I recommend reading her book “Ecology of the Planted Aquarium”. It gives you lots of insight on what is happening inside of an aquarium. I plan on having a light on my jars and that’s pretty much it! Low low, tech. Diana is even on this website and happily answers questions and gives suggestions. She likes to keep things simple and it usually works out! Her method is “purposeful” as in she does things with a reason or an outcome in mind and it’s backed by evidence. If you “stick to the plan” you likely won’t have any “failures”. If something is going wrong with a properly set up Walstad tank you can usually make adjustments and “fix” whatever is going wrong.

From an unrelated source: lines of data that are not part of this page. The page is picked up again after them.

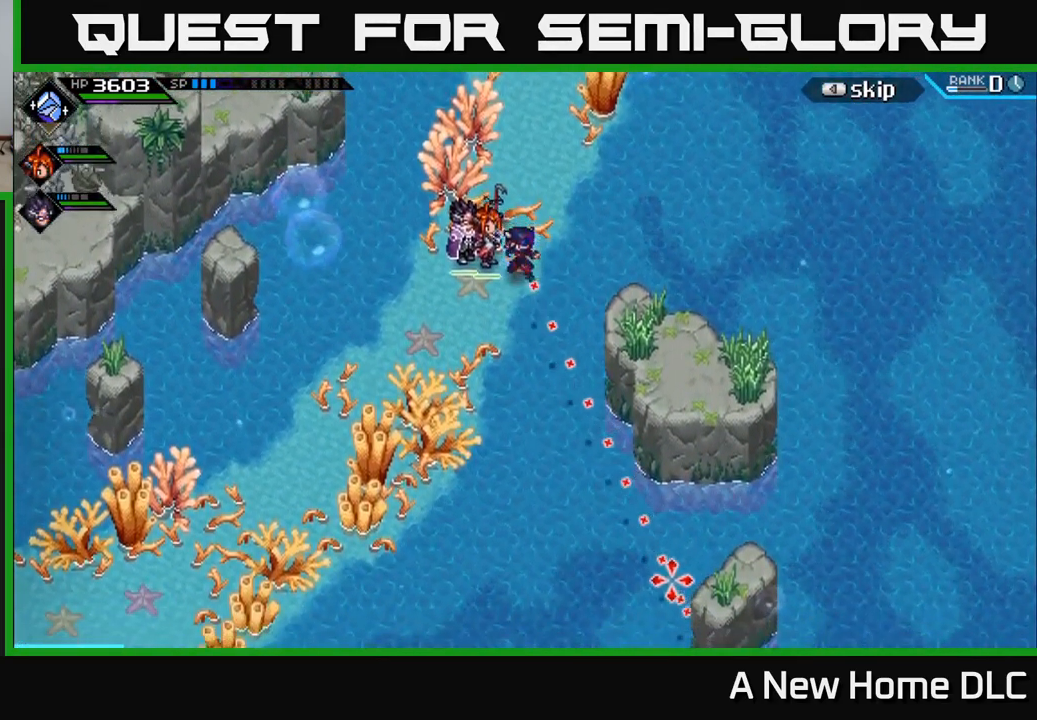
{"buttons": [], "left_stick": "down-left", "right_stick": "down", "events": [[50, "left_stick", "down-left"]]}
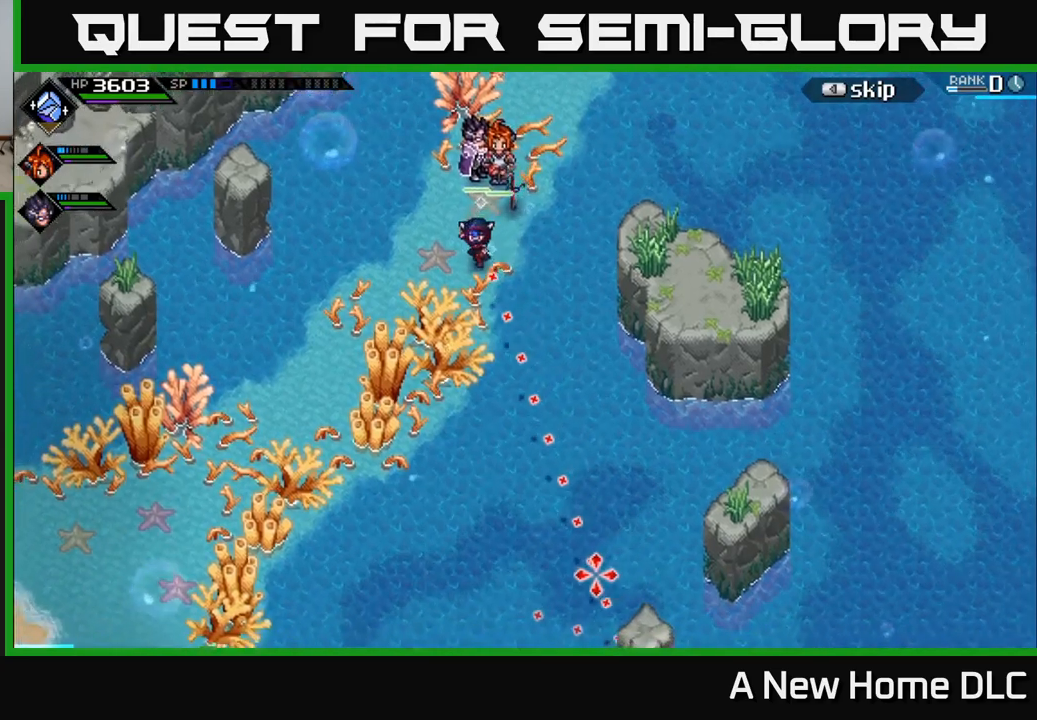
{"buttons": [], "left_stick": "center", "right_stick": "down", "events": [[400, "left_stick", "center"]]}
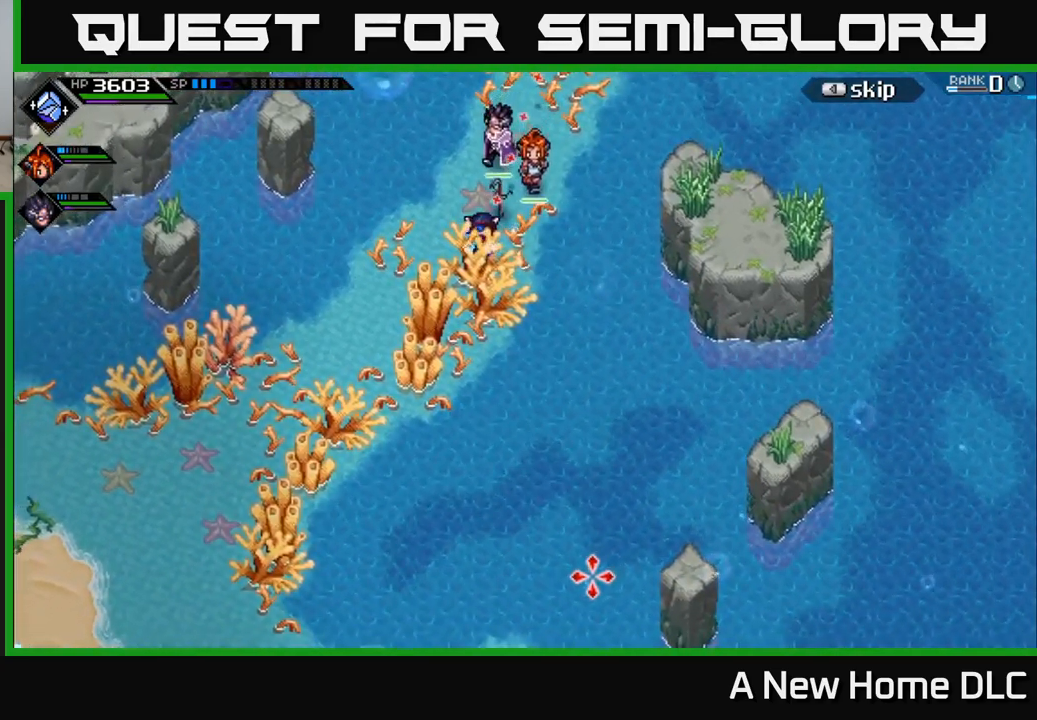
{"buttons": [], "left_stick": "up", "right_stick": "up-left", "events": [[416, "left_stick", "up"], [416, "right_stick", "up-left"]]}
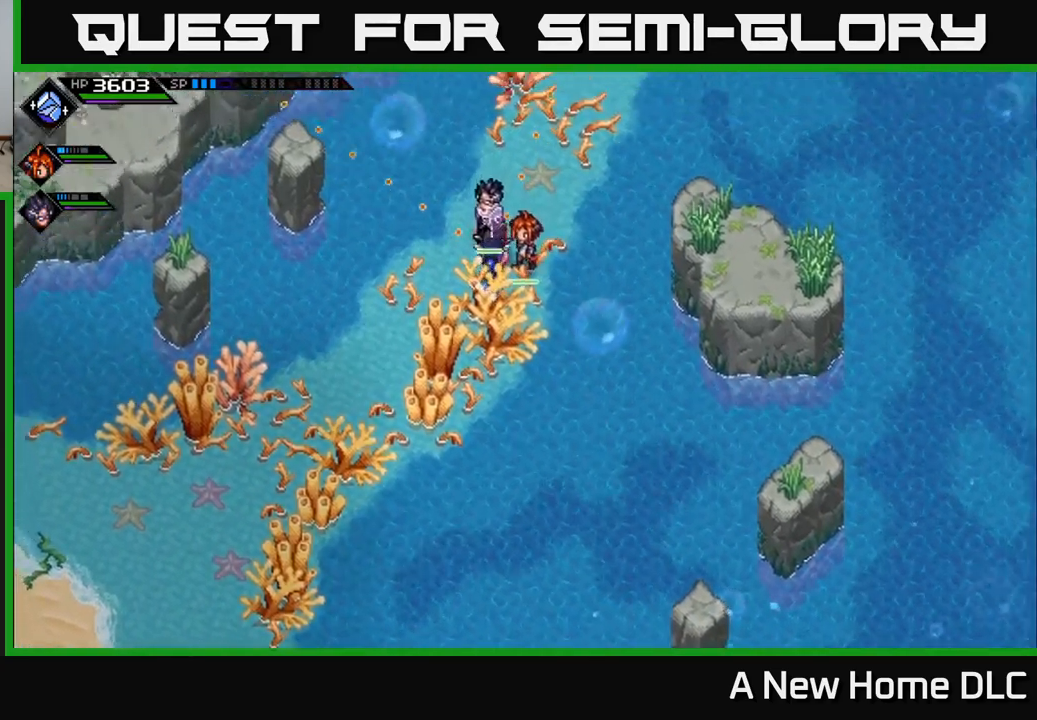
{"buttons": [], "left_stick": "up", "right_stick": "center", "events": [[16, "right_stick", "center"]]}
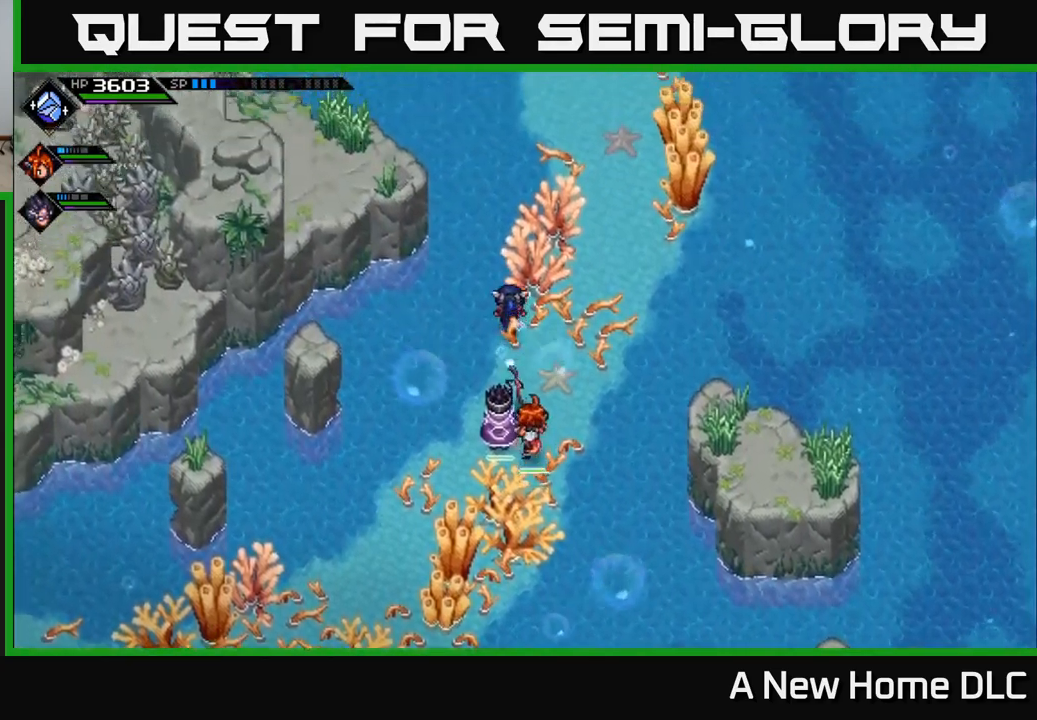
{"buttons": [], "left_stick": "up", "right_stick": "center", "events": [[83, "left_stick", "up-right"], [366, "left_stick", "up"]]}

She does it herself as mentioned in the shrimp tank article I linked to. She had an algae problem at first so she adjusted her lights, added floating emergent plants like giant duckweed and added snails to her tanks. Algae problem solved! There seems to be a slight advantage to smaller, simple planted tanks too. I suggest there be a balance between plants and fish as in “more plants and less fish”. The results are great!


----------



## Bens pico reef (4 mo ago)

Sounds like my reef tank. Light and air pump was all i used. Now i have that on all but one planted tank. This sounds like an air pump may not even be needed.


----------



## FernKing (4 mo ago)

Bens pico reef said:


> Sounds like my reef tank. Light and air pump was all i used. Now i have that on all but one planted tank. This sounds like an air pump may not even be needed.

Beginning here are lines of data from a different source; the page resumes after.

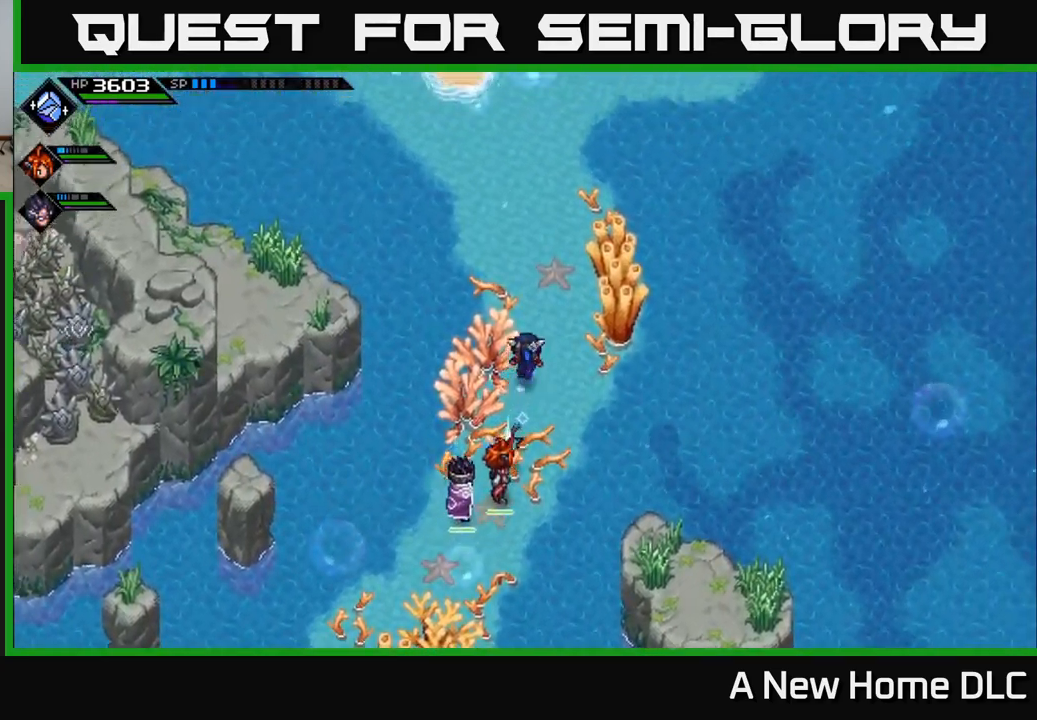
{"buttons": [], "left_stick": "up", "right_stick": "center", "events": []}
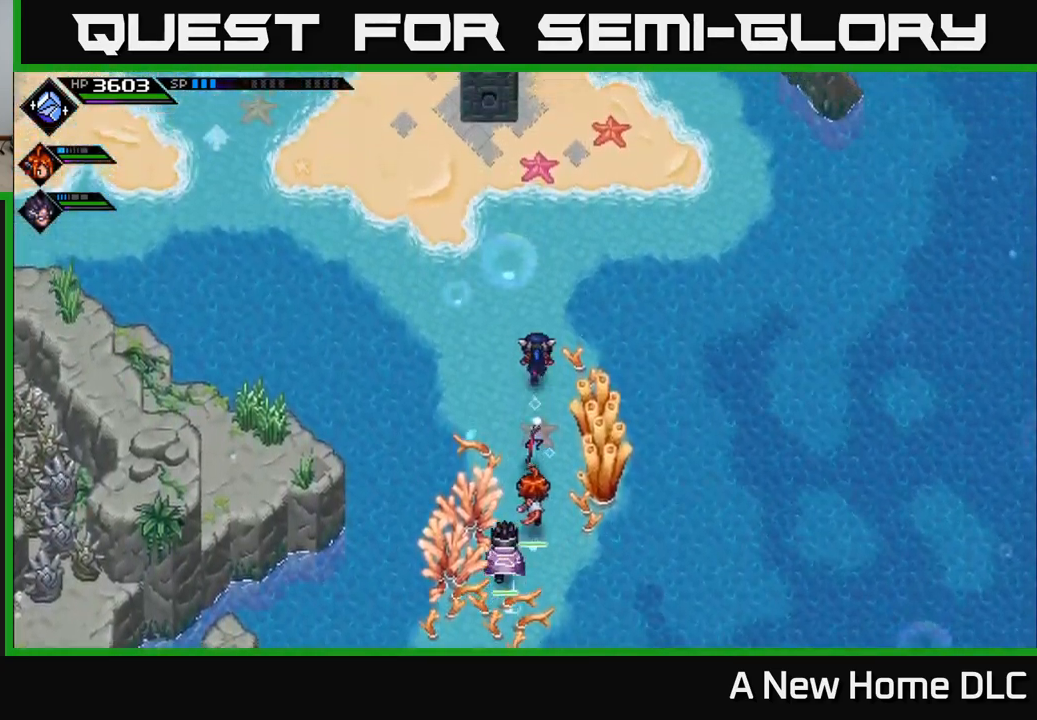
{"buttons": [], "left_stick": "up", "right_stick": "center", "events": []}
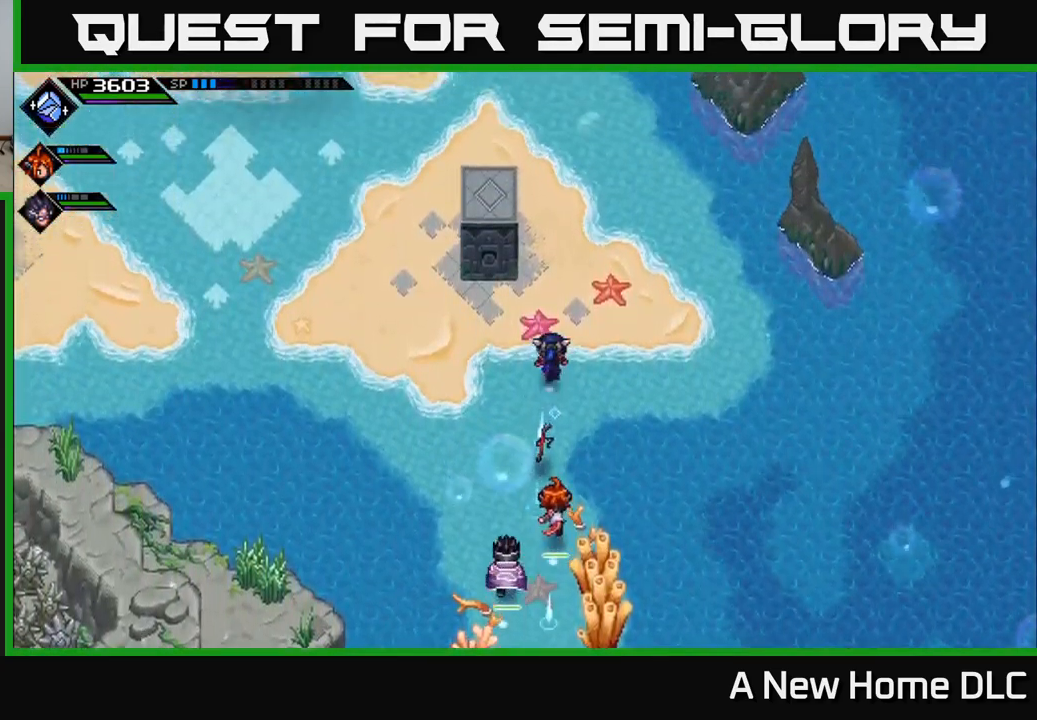
{"buttons": [], "left_stick": "center", "right_stick": "center", "events": [[166, "left_stick", "up-left"], [416, "left_stick", "center"]]}
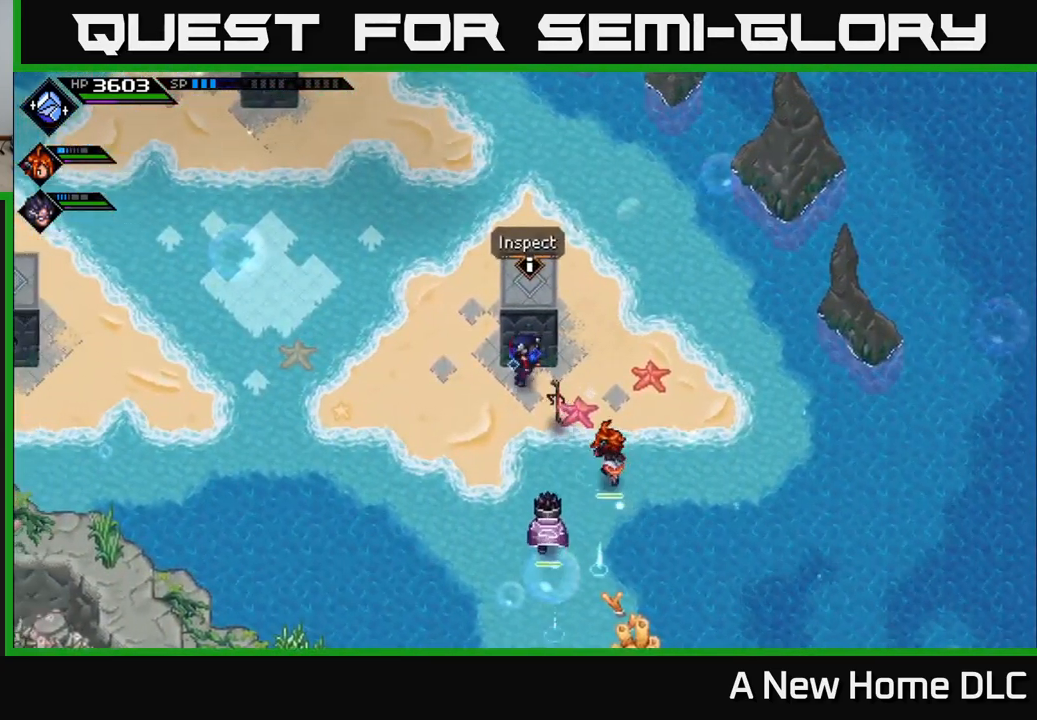
{"buttons": [], "left_stick": "center", "right_stick": "center", "events": [[266, "A", "down"], [366, "A", "up"]]}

Diana shows how air pumps and bubblers can work against you in a freshwater planted tank. Sometimes all you are doing is nothing or giving algae CO2. She does use pumps for larger tanks so water at the bottom isn’t stagnant, but she’s careful to not make “turbulence“ or stir the surface dissolving more CO2 into the water. With these low tech tanks, less is more. Heaters may be useful (not much in Floirda for me), filters can take nutrients away from plants and vacuuming the substrate is a needless activity that again removes nutrients. The focus of a planted tank with dirt is to let bioactive microorganisms in soil and plants “filter” your aquarium along with occasional water changes. It’s such a holistic and back-to-basics approach to aquaria it’s almost radical 😂 Some people can’t deal because they feel reliant on technology but they should let go and trust the dirt and plants ☮


----------



## Bens pico reef (4 mo ago)

Ok, definetly.curious now lol. Im in florida as well. For planted tanks I can see not vacuuming the bottom. Makes sense if the plants are intaking nutrients from soil. My current tank is using fluval stratum. I believe you all are reffering to potting type soil.


----------



## FernKing (4 mo ago)

Bens pico reef said:


> Ok, definetly.curious now lol. Im in florida as well. For planted tanks I can see not vacuuming the bottom. Makes sense if the plants are intaking nutrients from soil. My current tank is using fluval stratum. I believe you all are reffering to potting type soil.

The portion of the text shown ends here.